Litefs 健康检查文档
Generated by TRAE SOLO at 2026-03-27
概述
Litefs 提供了完整的健康检查功能,用于监控服务的运行状态和就绪状态。健康检查功能通过中间件实现,支持自定义检查函数,返回 JSON 格式的检查结果。
功能特性
1. 健康检查端点
端点:
/health(可自定义)方法:GET
响应格式:JSON
响应示例(健康)
{
"status": "healthy",
"timestamp": 1711526400.123,
"checks": {
"database": {
"status": "pass",
"timestamp": 1711526400.123
},
"cache": {
"status": "pass",
"timestamp": 1711526400.123
}
}
}
响应示例(不健康)
{
"status": "unhealthy",
"timestamp": 1711526400.123,
"checks": {
"database": {
"status": "pass",
"timestamp": 1711526400.123
},
"cache": {
"status": "fail",
"timestamp": 1711526400.123
}
}
}
响应示例(错误)
{
"status": "unhealthy",
"timestamp": 1711526400.123,
"checks": {
"database": {
"status": "error",
"error": "Connection timeout",
"timestamp": 1711526400.123
}
}
}
2. 就绪检查端点
端点:
/health/ready(可自定义)方法:GET
响应格式:JSON
响应示例(就绪)
{
"status": "ready",
"timestamp": 1711526400.123,
"checks": {
"migrations": {
"status": "pass",
"timestamp": 1711526400.123
},
"config": {
"status": "pass",
"timestamp": 1711526400.123
}
}
}
响应示例(未就绪)
{
"status": "not_ready",
"timestamp": 1711526400.123,
"checks": {
"migrations": {
"status": "fail",
"timestamp": 1711526400.123
}
}
}
使用方法
基本使用
from litefs import Litefs
from litefs.middleware import HealthCheck
app = Litefs(webroot='./site')
app.add_middleware(HealthCheck, path='/health', ready_path='/health/ready')
app.run()
添加健康检查
def check_database():
"""检查数据库连接"""
try:
db.connect()
return True
except Exception:
return False
def check_cache():
"""检查缓存服务"""
return cache.is_connected()
def check_disk_space():
"""检查磁盘空间"""
import shutil
total, used, free = shutil.disk_usage('.')
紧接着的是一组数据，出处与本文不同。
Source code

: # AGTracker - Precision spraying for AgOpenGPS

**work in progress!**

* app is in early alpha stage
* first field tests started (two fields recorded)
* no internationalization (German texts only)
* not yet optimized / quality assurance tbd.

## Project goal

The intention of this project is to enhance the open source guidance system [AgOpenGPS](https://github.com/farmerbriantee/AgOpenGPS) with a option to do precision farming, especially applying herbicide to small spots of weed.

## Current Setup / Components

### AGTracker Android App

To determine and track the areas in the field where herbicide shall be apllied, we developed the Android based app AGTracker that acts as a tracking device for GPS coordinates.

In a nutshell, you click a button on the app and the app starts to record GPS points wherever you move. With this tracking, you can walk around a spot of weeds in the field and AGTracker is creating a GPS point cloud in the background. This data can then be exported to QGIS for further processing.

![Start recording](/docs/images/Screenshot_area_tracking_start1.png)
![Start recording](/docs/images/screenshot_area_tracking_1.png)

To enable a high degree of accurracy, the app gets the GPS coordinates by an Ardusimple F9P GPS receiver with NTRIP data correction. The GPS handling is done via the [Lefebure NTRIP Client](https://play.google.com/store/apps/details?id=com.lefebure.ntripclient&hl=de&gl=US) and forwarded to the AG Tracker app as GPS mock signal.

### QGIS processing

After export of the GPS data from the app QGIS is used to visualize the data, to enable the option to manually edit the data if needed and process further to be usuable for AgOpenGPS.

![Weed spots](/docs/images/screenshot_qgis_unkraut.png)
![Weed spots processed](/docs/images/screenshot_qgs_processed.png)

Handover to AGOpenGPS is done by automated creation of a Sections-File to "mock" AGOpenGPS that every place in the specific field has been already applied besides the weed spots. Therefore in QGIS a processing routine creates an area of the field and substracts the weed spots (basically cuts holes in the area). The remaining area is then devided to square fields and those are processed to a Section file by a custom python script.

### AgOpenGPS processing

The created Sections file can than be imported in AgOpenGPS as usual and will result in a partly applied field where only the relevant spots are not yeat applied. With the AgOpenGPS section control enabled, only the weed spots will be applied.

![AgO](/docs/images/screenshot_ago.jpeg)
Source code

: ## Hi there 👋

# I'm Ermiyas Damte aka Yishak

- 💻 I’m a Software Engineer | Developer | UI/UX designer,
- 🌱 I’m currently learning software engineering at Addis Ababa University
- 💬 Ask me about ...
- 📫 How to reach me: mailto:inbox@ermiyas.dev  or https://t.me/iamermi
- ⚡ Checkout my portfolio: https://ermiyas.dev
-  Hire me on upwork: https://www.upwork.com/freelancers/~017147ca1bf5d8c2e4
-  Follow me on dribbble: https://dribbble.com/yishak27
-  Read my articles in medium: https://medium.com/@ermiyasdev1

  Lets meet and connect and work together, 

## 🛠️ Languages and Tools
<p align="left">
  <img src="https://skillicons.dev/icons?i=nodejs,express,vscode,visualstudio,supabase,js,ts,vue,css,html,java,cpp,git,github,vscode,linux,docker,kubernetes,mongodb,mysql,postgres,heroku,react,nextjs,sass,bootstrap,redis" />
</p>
return free > 1024 * 1024 * 1024 # 至少 1GB 可用空间
app.add_health_check('database', check_database)
app.add_health_check('cache', check_cache)
app.add_health_check('disk_space', check_disk_space)
添加就绪检查
def check_migrations():
"""检查数据库迁移"""
return migration_status.is_complete()
def check_config():
"""检查配置加载"""
return config.is_loaded()
app.add_ready_check('migrations', check_migrations)
app.add_ready_check('config', check_config)
自定义端点路径
app.add_middleware(
HealthCheck,
path='/status',
ready_path='/status/ready'
)
检查函数规范
健康检查函数
def health_check_function() -> bool:
"""
健康检查函数
Returns:
bool: True 表示健康,False 表示不健康
"""
pass
就绪检查函数
def ready_check_function() -> bool:
"""
就绪检查函数
Returns:
bool: True 表示就绪,False 表示未就绪
"""
pass
异常处理
如果检查函数抛出异常,检查状态将被标记为 error,并在响应中包含错误信息。
def check_database():
"""检查数据库连接"""
try:
db.connect()
return True
except Exception as e:
# 异常会被捕获并标记为 error
raise
常见检查示例
数据库检查
def check_database():
"""检查数据库连接"""
try:
import sqlite3
conn = sqlite3.connect('database.db')
conn.execute('SELECT 1')
conn.close()
return True
except Exception:
return False
Redis 检查
def check_redis():
"""检查 Redis 连接"""
try:
import redis
r = redis.Redis(host='localhost', port=6379)
r.ping()
return True
except Exception:
return False
磁盘空间检查
def check_disk_space():
"""检查磁盘空间"""
import shutil
total, used, free = shutil.disk_usage('.')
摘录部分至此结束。